Slavery? Let's talk about it, says Carter, who confesses in his book that his great great grandfather Wiley owned several slaves on his death, which happened during the first year of the American Civil War. The end of the war seemed to signal the end of the phenomenon. A mistake. There has never been as many slaves in the world (around 30 million) nor more people being part of, against their will, cross-border trafficking. 800,000 a year, according to the American State Department, 80 per cent of whom are women or small girls, mainly destined for sexual slavery. 7,000 little Nepalese girls are imported to India every year; 200,000 are currently already working in brothels there.

As to America, the central hub for trafficking is to be found at Atlanta, where between 200 and 300 children are sold each month. "No one is doing anything? We'll see. Such an embarrassment for a country to have to admit that this kind of slavery is happening. However, it's a fact: the sex trade in Georgia reported 290 million dollars passing hands, more than twice that of drug trafficking."

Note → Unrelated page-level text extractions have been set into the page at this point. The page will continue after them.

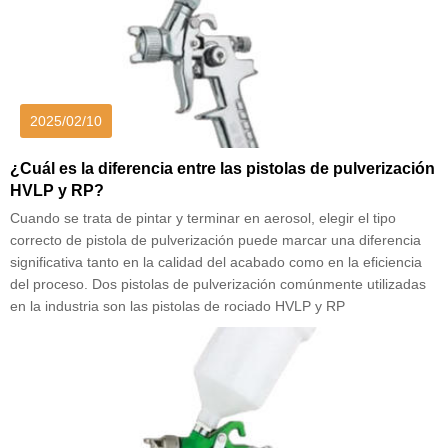
2025/02/10
¿Cuál es la diferencia entre las pistolas de pulverización
HVLP y RP?
Cuando se trata de pintar y terminar en aerosol, elegir el tipo
correcto de pistola de pulverización puede marcar una diferencia
significativa tanto en la calidad del acabado como en la eficiencia
del proceso. Dos pistolas de pulverización comúnmente utilizadas
en la industria son las pistolas de rociado HVLP y RP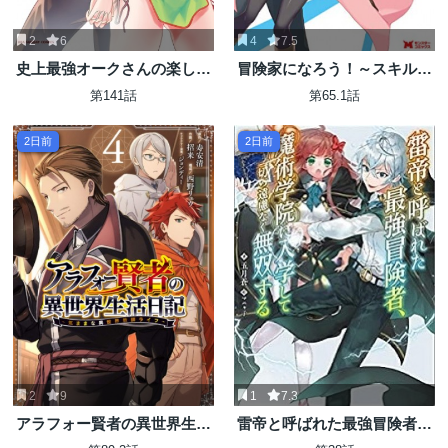
2
6
4
7.5
史上最強オークさんの楽しい
冒険家になろう！～スキルボ
種付けハーレムづくり
ードでダンジョン攻略～
第141話
第65.1話
2日前
2日前
2
9
1
7.3
アラフォー賢者の異世界生活
雷帝と呼ばれた最強冒険者、
日記 ～気ままな異世界教師ラ
魔術学院に入学して一切の遠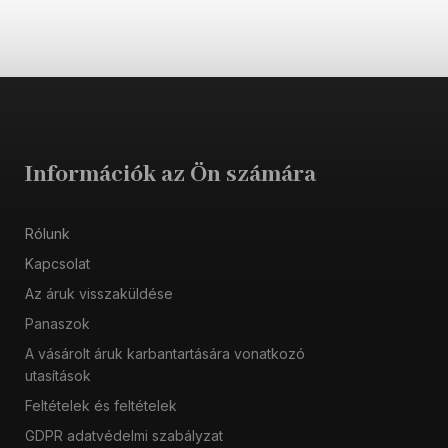
Információk az Ön számára
Rólunk
Kapcsolat
Az áruk visszaküldése
Panaszok
A vásárolt áruk karbantartására vonatkozó
utasítások
Feltételek és feltételek
GDPR adatvédelmi szabályzat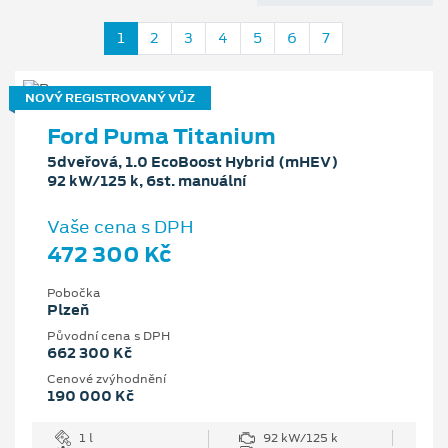
1
2
3
4
5
6
7
NOVÝ REGISTROVANÝ VŮZ
Ford Puma Titanium
5dveřová, 1.0 EcoBoost Hybrid (mHEV)
92 kW/125 k, 6st. manuální
Vaše cena s DPH
472 300 Kč
Pobočka
Plzeň
Původní cena s DPH
662 300 Kč
Cenové zvýhodnění
190 000 Kč
1 l
92 kW/125 k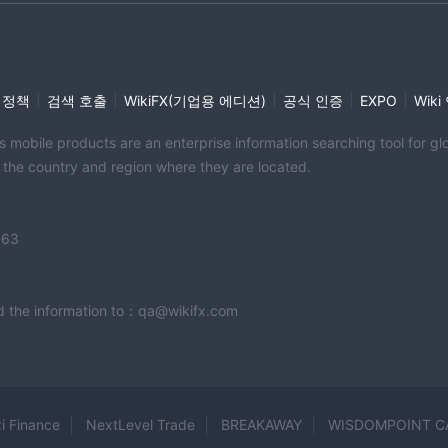
 고객 지원을 제공합니다:
지 JKUAT 빌딩 16층
|
|
|
|
|
 정책
검색 호출
WikiFX(기업용 에디션)
공식 인증
EXPO
Wik
its mobile products are an enterprise information searching tool for 
f the country and region where they are located.
 또는 이메일을 통해 연락할 수 있어 문의나 지원에 쉽게 접근할 수 있습니다.
모든 문제를 신속하고 효과적으로 해결하기 위해 헌신하고 있습니다.
363
end the information to：qa@wikifx.com
서 운영되며, 규제 기관의 감독이나 지침이 부족합니다.
니다.
리적 위치를 횡단하는 다자산 접근 방식을 따릅니다.
i Finance
NextLevel Trade
BREAKAWAY
WISDOMPOINT C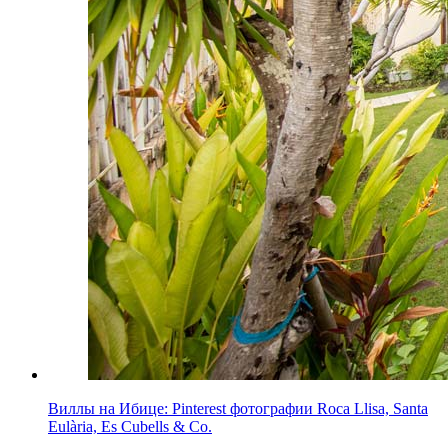
Виллы на Ибице: Pinterest фотографии Roca Llisa, Santa
Eulària, Es Cubells & Co.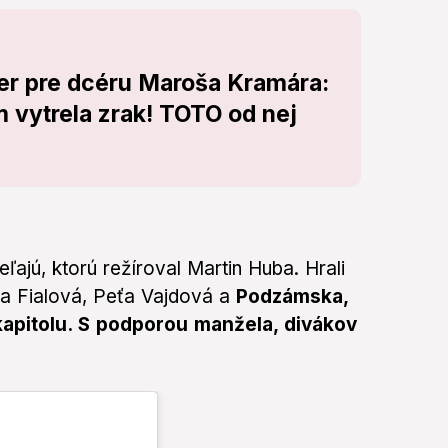
er pre dcéru Maroša Kramára:
 vytrela zrak! TOTO od nej
ľajú, ktorú režíroval Martin Huba. Hrali
a Fialová, Peťa Vajdová a
Podzámska,
 kapitolu. S podporou manžela, divákov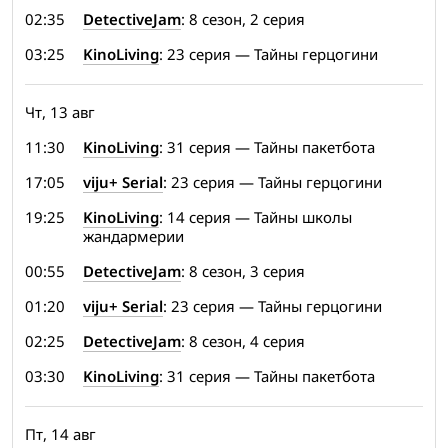
02:35
DetectiveJam
: 8 сезон, 2 серия
03:25
KinoLiving
: 23 серия — Тайны герцогини
Чт, 13 авг
11:30
KinoLiving
: 31 серия — Тайны пакетбота
17:05
viju+ Serial
: 23 серия — Тайны герцогини
19:25
KinoLiving
: 14 серия — Тайны школы
жандармерии
00:55
DetectiveJam
: 8 сезон, 3 серия
01:20
viju+ Serial
: 23 серия — Тайны герцогини
02:25
DetectiveJam
: 8 сезон, 4 серия
03:30
KinoLiving
: 31 серия — Тайны пакетбота
Пт, 14 авг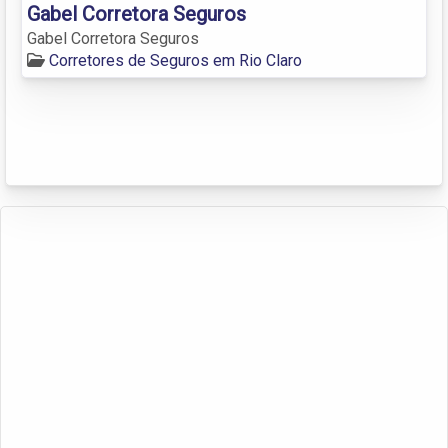
Gabel Corretora Seguros
Gabel Corretora Seguros
Corretores de Seguros em Rio Claro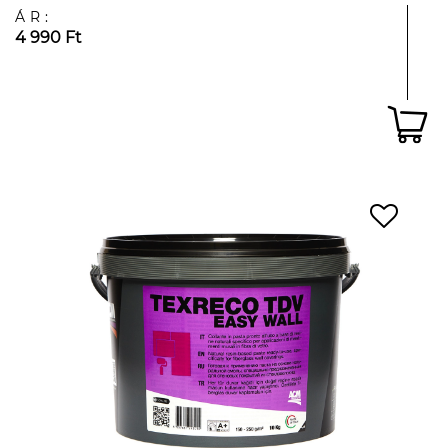
ÁR:
4 990 Ft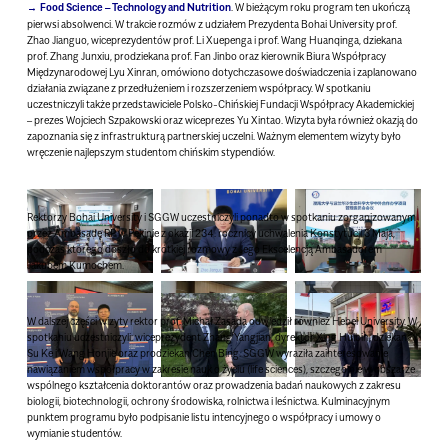
Food Science – Technology and Nutrition
. W bieżącym roku program ten ukończą
pierwsi absolwenci. W trakcie rozmów z udziałem Prezydenta Bohai University prof.
Zhao Jianguo, wiceprezydentów prof. Li Xuepenga i prof. Wang Huanqinga, dziekana
prof. Zhang Junxiu, prodziekana prof. Fan Jinbo oraz kierownik Biura Współpracy
Międzynarodowej Lyu Xinran, omówiono dotychczasowe doświadczenia i zaplanowano
działania związane z przedłużeniem i rozszerzeniem współpracy. W spotkaniu
uczestniczyli także przedstawiciele Polsko-Chińskiej Fundacji Współpracy Akademickiej
– prezes Wojciech Szpakowski oraz wiceprezes Yu Xintao. Wizyta była również okazją do
zapoznania się z infrastrukturą partnerskiej uczelni. Ważnym elementem wizyty było
wręczenie najlepszym studentom chińskim stypendiów.
Rektorzy Bohai University i SGGW uczestniczyli ponadto w spotkaniu zorganizowanym
przez Ambasadę RP w Pekinie z okazji 234. rocznicy uchwalenia Konstytucji 3 Maja,
podczas którego doszło do krótkiej rozmowy z Jego Ekscelencją Ambasadorem
Jakubem Kumochem.
W dalszej części wizyty rektor prof. Michał Zasada odwiedził również Hebei University. W
spotkaniu uczestniczyli: wiceprezydent Zhang Yangjian, dyrektor Xing Huibin, dziekani
Su Ke i Wang Honjie oraz prodziekan Chen Bing. SGGW wyraziła zainteresowanie
nawiązaniem współpracy w zakresie nauk o życiu (life sciences), szczególnie w obszarze
wspólnego kształcenia doktorantów oraz prowadzenia badań naukowych z zakresu
biologii, biotechnologii, ochrony środowiska, rolnictwa i leśnictwa. Kulminacyjnym
punktem programu było podpisanie listu intencyjnego o współpracy i umowy o
wymianie studentów.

Child marriages, honour crimes, war rapes, sexual assaults of all kinds... The former American president imperturbably carries on the long litany of crimes: more than a third of women, according to the World Health Organization, are victims of physical or sexual violence, the large majority committed by their partner. A quarter of American women are, at any time in their lives, victims of domestic violence... Intolerable, he says. Particularly as the two "most revered institutions in America," the army and universities, have also been affected by numerous rapes. "14,000 cases of aggression within the American army during 2013. But barely more than 1 per cent of these ever reach court." It's the same problem in universities, where chancellors have accused Carter of undermining their reputation. "This is absurd," he says. "They would do better by tackling the problem head on. To encourage young women to file charges rather than be denigrated and their aggressors defended as long as they’re white and football champions."

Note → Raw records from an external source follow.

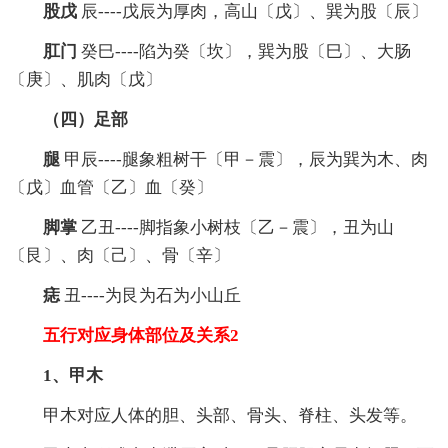
股戊
辰----戊辰为厚肉，高山〔戊〕、巽为股〔辰〕
肛门
癸巳----陷为癸〔坎〕，巽为股〔巳〕、大肠
〔庚〕、肌肉〔戊〕
（四）足部
腿
甲辰----腿象粗树干〔甲－震〕，辰为巽为木、肉
〔戊〕血管〔乙〕血〔癸〕
脚掌
乙丑----脚指象小树枝〔乙－震〕，丑为山
〔艮〕、肉〔己〕、骨〔辛〕
痣
丑----为艮为石为小山丘
五行对应身体部位及关系2
1、甲木
甲木对应人体的胆、头部、骨头、脊柱、头发等。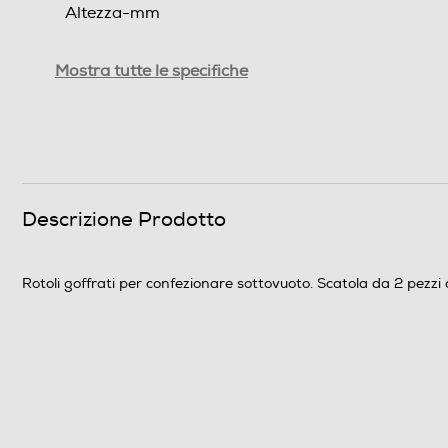
Altezza-mm
Peso-Kg
Mostra tutte le specifiche
Informazioni sulla sicurezza del prodotto
Clicca qui
Descrizione Prodotto
Rotoli goffrati per confezionare sottovuoto. Scatola da 2 pezz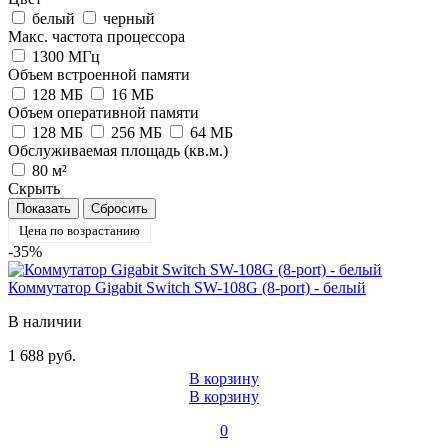
белый
черный
Макс. частота процессора
1300 МГц
Объем встроенной памяти
128 МБ
16 MБ
Объем оперативной памяти
128 МБ
256 МБ
64 MБ
Обслуживаемая площадь (кв.м.)
80 м²
Скрыть
Цена по возрастанию
-35%
Коммутатор Gigabit Switch SW-108G (8-port) - белый
В наличии
1 688 руб.
В корзину
В корзину
0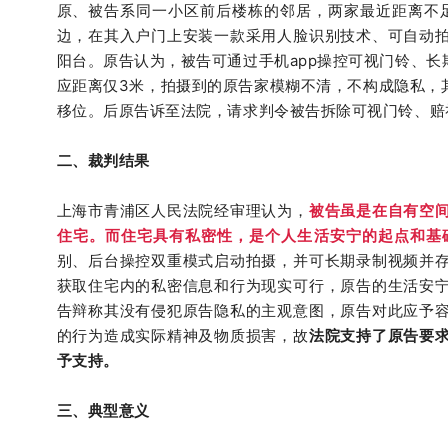
原、被告系同一小区前后楼栋的邻居，两家最近距离不
边，在其入户门上安装一款采用人脸识别技术、可自动
阳台。原告认为，被告可通过手机app操控可视门铃、
应距离仅3米，拍摄到的原告家模糊不清，不构成隐私，
移位。后原告诉至法院，请求判令被告拆除可视门铃、赔
二、裁判结果
上海市青浦区人民法院经审理认为，
被告虽是在自有空
住宅。而住宅具有私密性，是个人生活安宁的起点和基
别、后台操控双重模式启动拍摄，并可长期录制视频并
获取住宅内的私密信息和行为现实可行，原告的生活安
告辩称其没有侵犯原告隐私的主观意图，原告对此应予
的行为造成实际精神及物质损害，故
法院支持了原告要
予支持。
三、典型意义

A woman is putting herself forward to be a Democratic candidate at the next presidential election. Are you ready to support Hillary Clinton, President Carter? Here, he dodges the issue. "That will depend on who the other candidate is. Because we've already seen women occupying high positions of government without ever furthering women's rights. Remember Indira Gandhi?" A female president will therefore have this task? "Yes! It'd be an exceptional chance to be able to do it. Obama took a strong stand on black rights, which is astounding. Well, I think that any woman elected to an important official position must be prepared to uncover the widespread nature of discrimination against women."

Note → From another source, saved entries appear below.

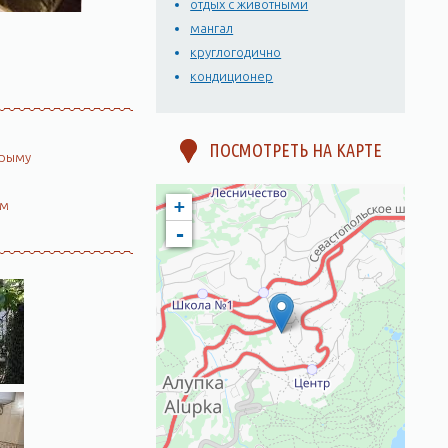
отдых с животными
мангал
круглогодично
кондиционер
ПОСМОТРЕТЬ НА КАРТЕ
Крыму
+
ом
-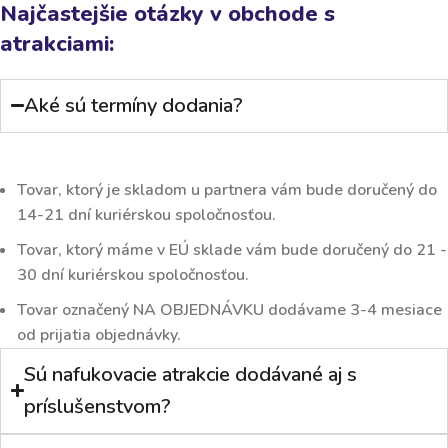
Najčastejšie otázky v obchode s
atrakciami:
Aké sú termíny dodania?
Tovar, ktorý je
skladom
u partnera vám bude doručený do
14-21 dní kuriérskou spoločnosťou.
Tovar, ktorý máme v
EÚ sklade
vám bude doručený do 21 -
30 dní kuriérskou spoločnosťou.
Tovar označený
NA OBJEDNÁVKU
dodávame 3-4 mesiace
od prijatia objednávky.
Sú nafukovacie atrakcie dodávané aj s
príslušenstvom?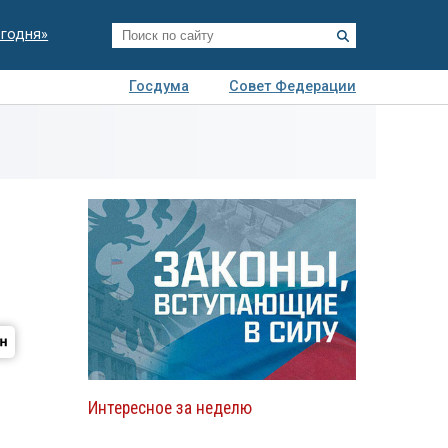
егодня»
Госдума
Совет Федерации
я
Авто
Недвижимость
Технологии
иза
Интересное за неделю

President Obama has not given his reaction to Jimmy Carter's book. Which does not surprise him. Relations between the current and former president are hardly warm and Carter's criticisms of the Guantanamo Bay disaster, the drone campaigns which affect so many civilians in Yemen and Pakistan, and the frequent breaches of the Universal Declaration on Human Rights in the name of anti-terrorism have not helped at all. But the summits, forums, and groups of women all acclaim him, such as long-standing feminists like Gloria Steinem, who lavished praise on him for having written one of the most courageous and complete books about the injustices suffered by "half of heaven". The end of the work offers 23 recommendations that The Carter Center, now deeply mobilised on the question of women, is going to support and promote. It is also counting on the support of The Elders.

Jason Carter, one of his grandsons, is currently on the campaign trail for the post of Governor of Georgia. On his Facebook page on 8 April, he wrote: "We're no longer in the 1960s, yet women still earn on average 23 per cent less than men for the same job. Mothers and women of colour earn even less. It’s time this madness ended!" It seems Jimmy's legacy is secure.